→ **Task objective**: Would you write out every entry exactly, but without the pictures?

→ **Records shown**:

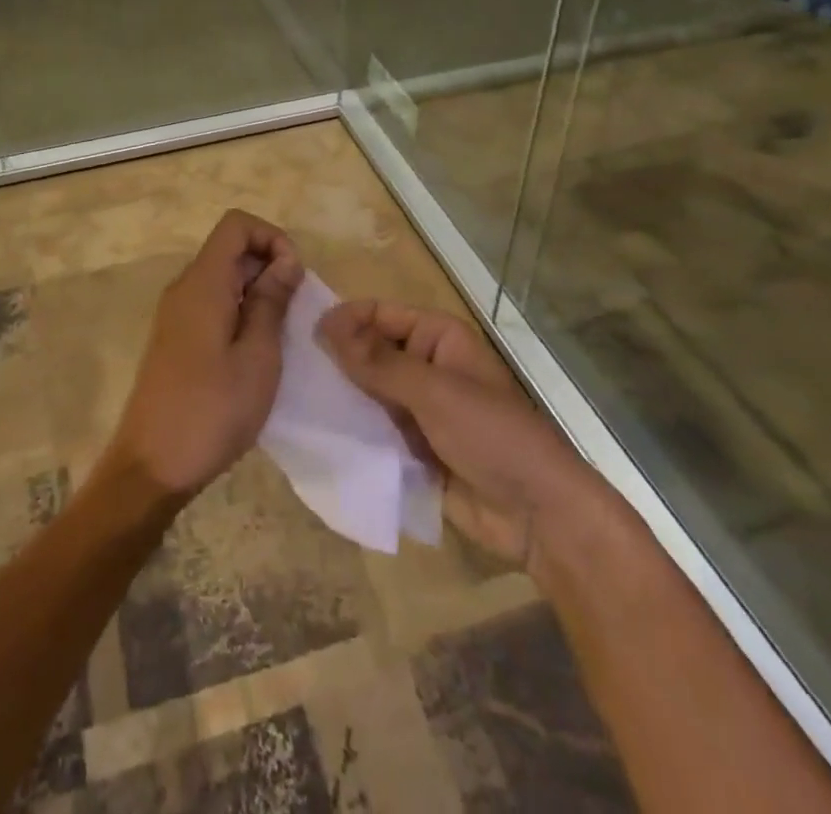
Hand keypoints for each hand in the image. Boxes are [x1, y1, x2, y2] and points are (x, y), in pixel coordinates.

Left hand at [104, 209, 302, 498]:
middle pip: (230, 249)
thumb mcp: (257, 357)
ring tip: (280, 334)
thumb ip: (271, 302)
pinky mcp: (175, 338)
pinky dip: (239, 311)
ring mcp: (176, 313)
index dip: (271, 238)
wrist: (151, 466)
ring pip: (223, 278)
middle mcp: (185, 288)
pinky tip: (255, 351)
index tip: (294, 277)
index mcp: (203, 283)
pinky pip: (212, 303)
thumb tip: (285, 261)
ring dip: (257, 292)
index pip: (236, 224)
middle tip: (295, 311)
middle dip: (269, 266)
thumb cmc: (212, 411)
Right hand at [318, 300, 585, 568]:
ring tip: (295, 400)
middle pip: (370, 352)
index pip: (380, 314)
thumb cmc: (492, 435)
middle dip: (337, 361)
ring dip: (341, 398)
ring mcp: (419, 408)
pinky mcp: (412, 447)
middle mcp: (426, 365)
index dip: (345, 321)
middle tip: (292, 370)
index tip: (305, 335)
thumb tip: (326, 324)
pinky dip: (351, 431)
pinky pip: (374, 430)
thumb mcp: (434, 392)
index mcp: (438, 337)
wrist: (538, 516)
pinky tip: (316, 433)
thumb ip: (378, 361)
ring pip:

→ **Solution to the problem**:
Hand keypoints for each hand in the image. Boxes are [x1, y1, x2, y2] and points are (x, y), in pixel coordinates.

Left hand at [104, 209, 302, 498]:
middle pip: (230, 249)
thumb mcp: (257, 357)
ring tip: (280, 334)
thumb ip: (271, 302)
pinky mcp: (175, 338)
pinky dip: (239, 311)
ring mcp: (176, 313)
index dip: (271, 238)
wrist: (151, 466)
ring pip: (223, 278)
middle mcp: (185, 288)
pinky tip: (255, 351)
index tip: (294, 277)
index mcp: (203, 283)
pinky pip: (212, 303)
thumb tip: (285, 261)
ring dip: (257, 292)
index pip: (236, 224)
middle tip: (295, 311)
middle dip: (269, 266)
thumb cmc: (212, 411)
Right hand at [318, 300, 585, 568]:
ring tip: (295, 400)
middle pip: (370, 352)
index pip: (380, 314)
thumb cmc: (492, 435)
middle dip: (337, 361)
ring dip: (341, 398)
ring mcp: (419, 408)
pinky mcp: (412, 447)
middle mcp: (426, 365)
index dip: (345, 321)
middle tip: (292, 370)
index tip: (305, 335)
thumb tip: (326, 324)
pinky dip: (351, 431)
pinky pip: (374, 430)
thumb mcp: (434, 392)
index mcp: (438, 337)
wrist: (538, 516)
pinky tip: (316, 433)
thumb ip: (378, 361)
ring pip:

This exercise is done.